Questions one should ask before getting a reverse mortgage
Older homeowners aged 62 and older are sitting on a mountain of equity. Over $11 trillion dollars according to the National Reverse Mortgage Lenders Association’s Risk-Span Reverse Mortgage Market Index.
With seniors awash in home equity is this a good time for older homeowners to tap into their home’s value? With home prices on average up 42% since the pandemic and the housing market showing signs of a reset or even a crash, the use of equity is a decision that should be approached with full consideration of the risks and benefits.
What considerations should be weighed before tapping into one’s home prior to getting a reverse mortgage? Here are just a few, and as always, homeowners should seek the advice of a trusted professional and work with an experienced and skilled originator.
Questions to ask before getting a reverse mortgage. Will there be a future need for equity at the end of the reverse mortgage?
If equity is needed to move into another home or obtain long-term care and that equity is the only means of paying those expenses, then a reverse mortgage may not be right the best choice. With most reverse mortgage borrowers not opting to make voluntary payments the loan’s balance increases each month with interest charged and insurance being added to each month’s balance.
Is a move likely in the next 5 years?
If a move is in the works or highly likely, then the costs of the reverse mortgage should be closely examined. The longer a homeowner lives with their reverse mortgage the lower their loan’s total annual costs would be since closing costs, upfront FHA insurance, and other fees are financed into the loan.
10 times when it may be a good time to get a reverse mortgage
*When the homeowner intends to live in the home for the foreseeable future.
*If there’s no strong desire to leave the property or its equity for their heirs.
*If there’s a significant and practical need for monthly cash flow without having to sell stocks or other assets at a loss.
*When the homeowner wishes to secure a line of credit * for unforeseen contingencies in the future and have the peace of mind that the line of credit will not be frozen when home values fall. * This only applies to the federally-insured Home Equity Conversion Mortgage (HECM) that’s administered by the Federal Housing Administration.
*When inflation has increased monthly retirement withdrawals that significantly reduce the number of years a retirement nest egg will last. (Sustainable withdrawals).
*When the homeowner wishes to secure access to a portion of their home’s value at its present appraised value instead of when the price of the home has fallen in a down market.
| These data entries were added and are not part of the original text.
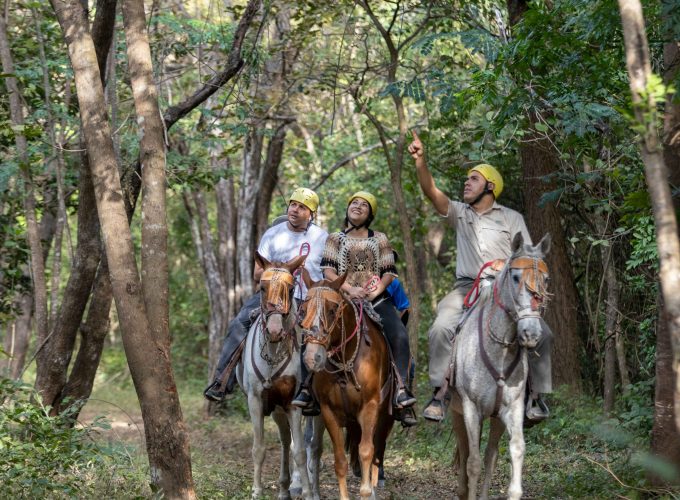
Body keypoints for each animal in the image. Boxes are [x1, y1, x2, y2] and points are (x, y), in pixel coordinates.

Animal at [236, 254, 314, 500]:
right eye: (262, 287)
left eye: (290, 289)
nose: (274, 330)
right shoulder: (255, 400)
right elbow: (259, 448)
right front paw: (256, 490)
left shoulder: (293, 403)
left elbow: (300, 451)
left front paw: (307, 492)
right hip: (277, 409)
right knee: (284, 439)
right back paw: (283, 488)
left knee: (304, 443)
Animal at [300, 274, 396, 500]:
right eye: (303, 309)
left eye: (332, 310)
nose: (312, 357)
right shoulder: (328, 411)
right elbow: (340, 461)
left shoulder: (370, 407)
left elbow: (366, 452)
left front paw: (367, 491)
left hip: (385, 416)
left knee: (377, 451)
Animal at [448, 232, 548, 498]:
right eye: (515, 277)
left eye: (546, 279)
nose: (531, 333)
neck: (499, 350)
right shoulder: (471, 408)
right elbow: (472, 462)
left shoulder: (512, 409)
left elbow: (516, 450)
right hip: (456, 411)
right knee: (465, 452)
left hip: (495, 419)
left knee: (490, 455)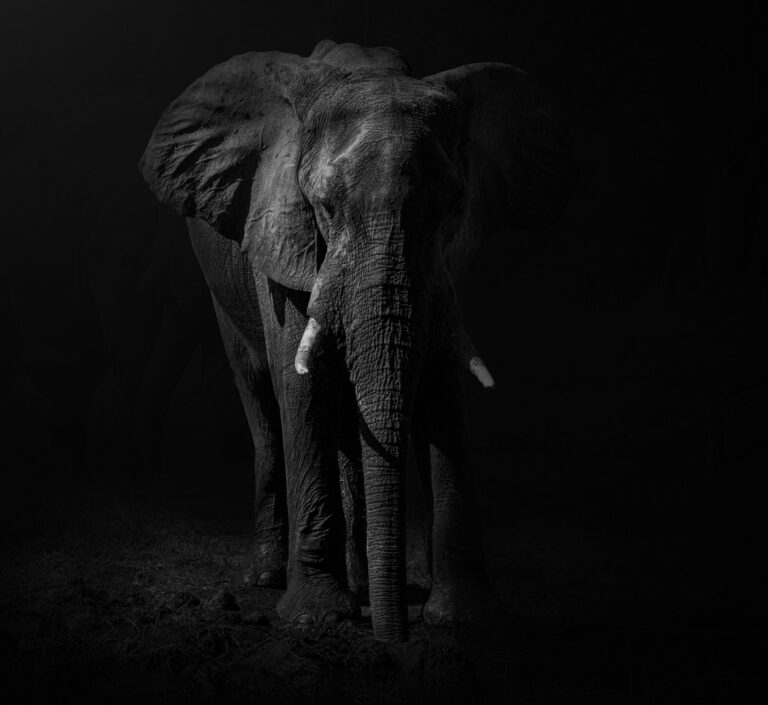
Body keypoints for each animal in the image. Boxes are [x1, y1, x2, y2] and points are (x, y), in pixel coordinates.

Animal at [140, 39, 576, 642]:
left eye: (452, 210)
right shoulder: (282, 232)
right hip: (216, 286)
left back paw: (366, 584)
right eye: (323, 207)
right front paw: (316, 618)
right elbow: (300, 387)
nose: (395, 639)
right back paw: (271, 578)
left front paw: (463, 619)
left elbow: (441, 388)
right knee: (262, 400)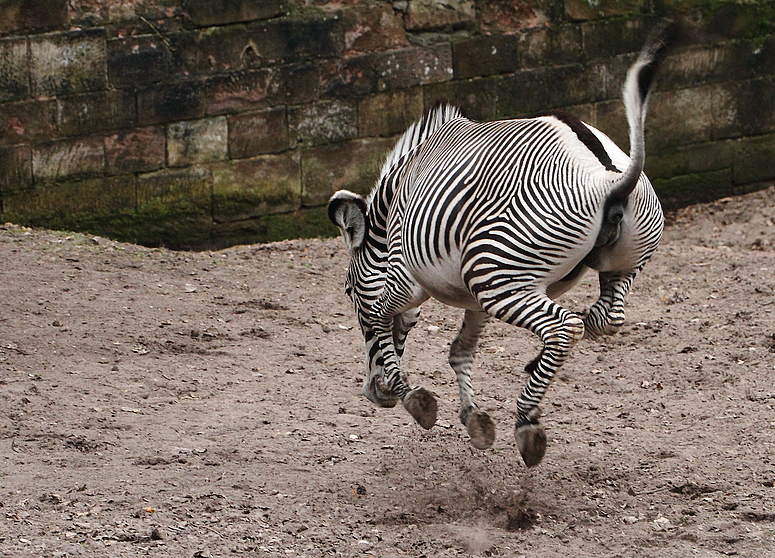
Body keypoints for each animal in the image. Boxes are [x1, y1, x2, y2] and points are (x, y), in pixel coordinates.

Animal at [326, 21, 672, 468]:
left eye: (349, 291)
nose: (373, 393)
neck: (388, 224)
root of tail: (606, 177)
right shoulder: (470, 296)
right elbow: (459, 350)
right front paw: (474, 420)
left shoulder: (405, 277)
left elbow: (381, 318)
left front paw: (414, 398)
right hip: (608, 268)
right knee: (604, 319)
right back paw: (536, 368)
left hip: (497, 279)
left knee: (566, 326)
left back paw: (527, 421)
*When a reverse mortgage is part of one’s overall retirement plan created by a financial professional.
*When the elimination of required monthly payments by refinancing a traditional mortgage into a reverse provides a bonafide economic benefit that outweighs other risks.
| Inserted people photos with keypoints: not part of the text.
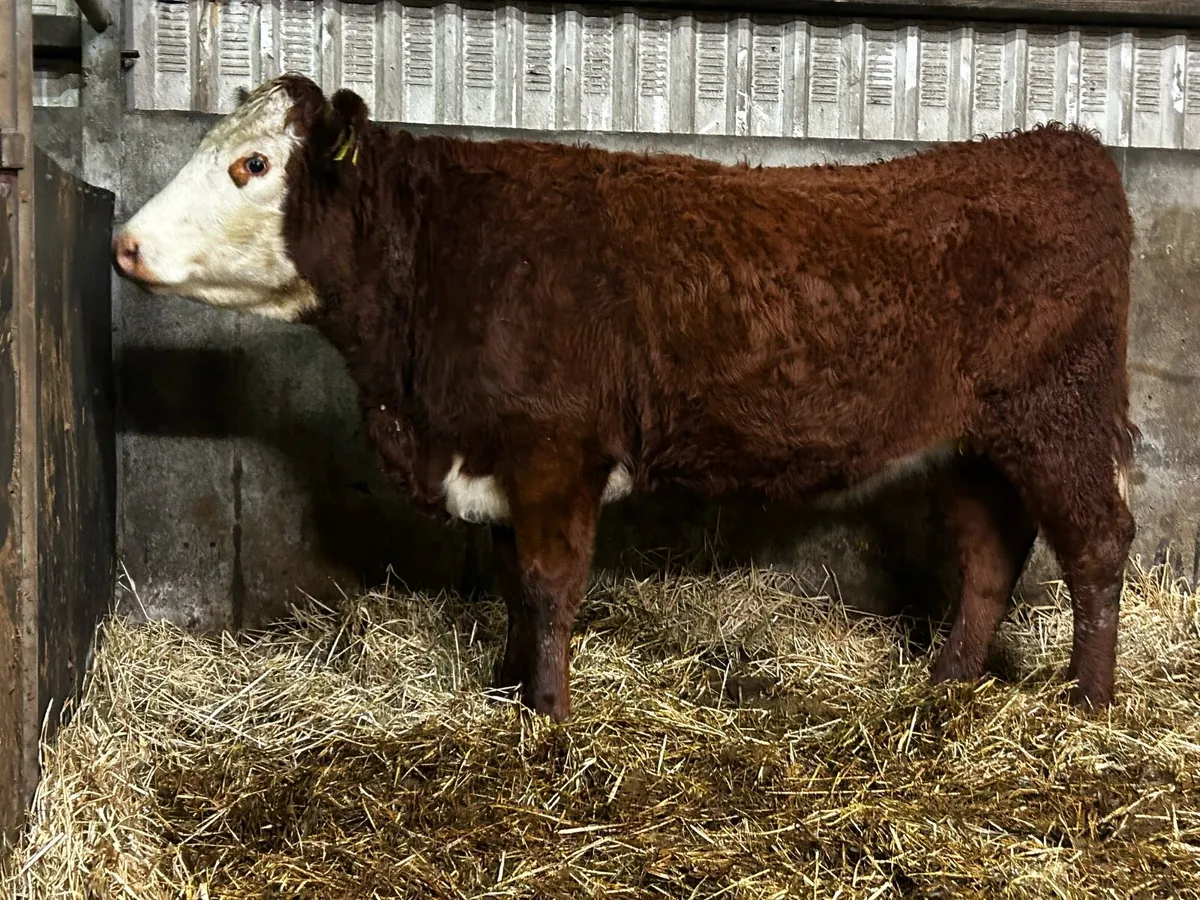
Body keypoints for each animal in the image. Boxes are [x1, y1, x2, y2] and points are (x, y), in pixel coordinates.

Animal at [112, 73, 1137, 722]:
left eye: (252, 165)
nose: (124, 244)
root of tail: (1063, 149)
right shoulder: (498, 460)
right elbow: (511, 585)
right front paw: (506, 687)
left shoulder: (555, 451)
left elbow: (548, 583)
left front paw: (549, 716)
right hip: (973, 443)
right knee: (990, 558)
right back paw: (947, 680)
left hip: (1060, 416)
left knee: (1096, 544)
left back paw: (1086, 703)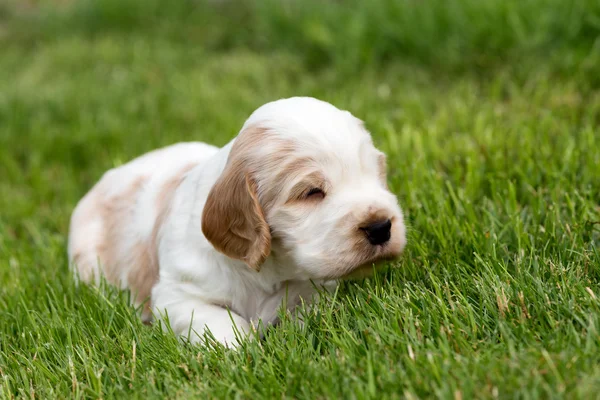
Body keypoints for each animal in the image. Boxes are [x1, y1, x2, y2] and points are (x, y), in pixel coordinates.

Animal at [69, 97, 408, 346]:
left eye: (375, 174)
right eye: (311, 192)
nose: (381, 227)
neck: (270, 269)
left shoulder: (313, 290)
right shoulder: (176, 295)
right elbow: (222, 325)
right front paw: (242, 351)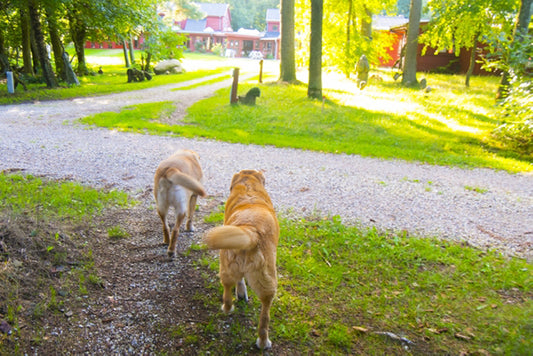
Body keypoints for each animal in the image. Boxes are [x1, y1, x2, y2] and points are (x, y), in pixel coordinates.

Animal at [203, 170, 278, 350]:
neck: (248, 186)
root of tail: (250, 229)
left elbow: (240, 282)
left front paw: (241, 293)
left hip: (228, 268)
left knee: (229, 291)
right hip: (267, 283)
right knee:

*When a slightly higher interest rate would disqualify a homeowner who is already considering a reverse mortgage.
*When a reduction in the home’s value would disqualify the homeowner who has already considered taking the loan.
*With home values at record highs and interest rates still below market norms, older homeowners should at least consider the benefits of a reverse mortgage before higher interest rates and lower home values may prevent them from qualifying for the loan.